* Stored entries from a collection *
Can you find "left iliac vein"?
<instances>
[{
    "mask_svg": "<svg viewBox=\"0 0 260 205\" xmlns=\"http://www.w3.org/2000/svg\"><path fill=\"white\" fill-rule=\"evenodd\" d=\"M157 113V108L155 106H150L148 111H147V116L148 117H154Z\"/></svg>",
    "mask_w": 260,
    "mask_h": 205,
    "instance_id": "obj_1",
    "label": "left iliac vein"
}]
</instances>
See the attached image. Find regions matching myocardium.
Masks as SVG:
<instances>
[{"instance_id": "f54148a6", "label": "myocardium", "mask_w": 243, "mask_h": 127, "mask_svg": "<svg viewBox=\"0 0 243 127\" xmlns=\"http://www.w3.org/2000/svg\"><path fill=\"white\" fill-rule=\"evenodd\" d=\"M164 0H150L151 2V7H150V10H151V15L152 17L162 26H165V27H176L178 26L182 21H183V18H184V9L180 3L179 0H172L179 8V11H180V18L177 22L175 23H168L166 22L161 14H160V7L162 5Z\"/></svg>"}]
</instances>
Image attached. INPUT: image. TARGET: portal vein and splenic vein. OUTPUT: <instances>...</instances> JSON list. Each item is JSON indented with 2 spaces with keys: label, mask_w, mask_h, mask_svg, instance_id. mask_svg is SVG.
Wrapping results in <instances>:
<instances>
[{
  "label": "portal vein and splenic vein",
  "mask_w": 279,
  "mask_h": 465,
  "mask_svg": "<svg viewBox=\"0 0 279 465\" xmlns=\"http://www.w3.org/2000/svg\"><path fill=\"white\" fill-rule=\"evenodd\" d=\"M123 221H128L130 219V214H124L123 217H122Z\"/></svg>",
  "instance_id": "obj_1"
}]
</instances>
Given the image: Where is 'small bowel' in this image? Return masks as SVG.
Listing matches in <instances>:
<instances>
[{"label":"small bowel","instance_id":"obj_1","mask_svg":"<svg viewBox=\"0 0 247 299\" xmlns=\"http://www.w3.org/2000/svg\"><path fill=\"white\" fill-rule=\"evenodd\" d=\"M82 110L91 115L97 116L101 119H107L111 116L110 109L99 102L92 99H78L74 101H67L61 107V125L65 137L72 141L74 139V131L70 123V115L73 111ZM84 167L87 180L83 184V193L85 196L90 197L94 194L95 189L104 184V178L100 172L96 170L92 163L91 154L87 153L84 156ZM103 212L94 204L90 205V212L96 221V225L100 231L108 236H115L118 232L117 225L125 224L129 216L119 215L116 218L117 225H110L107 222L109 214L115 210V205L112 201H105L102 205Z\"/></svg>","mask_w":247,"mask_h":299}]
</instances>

* TASK TO COMPLETE *
Rewrite the entries above with every "attached" changed to "provided" and all other text left as it is.

* SOLUTION TO THIS PROBLEM *
Can you find "left iliac vein"?
<instances>
[{
    "mask_svg": "<svg viewBox=\"0 0 260 205\" xmlns=\"http://www.w3.org/2000/svg\"><path fill=\"white\" fill-rule=\"evenodd\" d=\"M157 113V108L155 106H150L148 111H147V116L148 117H154Z\"/></svg>",
    "mask_w": 260,
    "mask_h": 205,
    "instance_id": "obj_1",
    "label": "left iliac vein"
}]
</instances>
See the provided image. Find regions matching myocardium.
Masks as SVG:
<instances>
[{"instance_id": "f54148a6", "label": "myocardium", "mask_w": 243, "mask_h": 127, "mask_svg": "<svg viewBox=\"0 0 243 127\" xmlns=\"http://www.w3.org/2000/svg\"><path fill=\"white\" fill-rule=\"evenodd\" d=\"M164 0H150L151 2V7H150V10H151V15L152 17L162 26H165V27H176L178 26L182 21H183V18H184V9L180 3L179 0H172L179 8V11H180V18L177 22L175 23H168L166 22L161 14H160V7L162 5Z\"/></svg>"}]
</instances>
Image provided. INPUT: image. TARGET: portal vein and splenic vein. OUTPUT: <instances>...</instances> JSON list. Each item is JSON indented with 2 spaces with keys: label, mask_w, mask_h, mask_svg, instance_id. mask_svg is SVG.
Wrapping results in <instances>:
<instances>
[{
  "label": "portal vein and splenic vein",
  "mask_w": 279,
  "mask_h": 465,
  "mask_svg": "<svg viewBox=\"0 0 279 465\" xmlns=\"http://www.w3.org/2000/svg\"><path fill=\"white\" fill-rule=\"evenodd\" d=\"M123 221H128L130 219V214H124L123 217H122Z\"/></svg>",
  "instance_id": "obj_1"
}]
</instances>
Given the image: Where is 'small bowel' in this image? Return masks as SVG.
Listing matches in <instances>:
<instances>
[{"label":"small bowel","instance_id":"obj_1","mask_svg":"<svg viewBox=\"0 0 247 299\" xmlns=\"http://www.w3.org/2000/svg\"><path fill=\"white\" fill-rule=\"evenodd\" d=\"M82 110L91 115L97 116L101 119H107L111 116L110 109L99 102L92 99H78L74 101H67L61 107V125L65 137L72 141L74 139V131L70 123V115L73 111ZM84 167L87 180L83 184V193L85 196L90 197L94 194L95 189L104 184V178L100 172L96 170L92 163L91 154L87 153L84 156ZM103 212L94 204L90 205V212L96 221V225L100 231L108 236H115L118 232L117 225L125 224L129 216L119 215L116 218L117 225H110L107 222L109 214L115 210V205L112 201H105L102 205Z\"/></svg>","mask_w":247,"mask_h":299}]
</instances>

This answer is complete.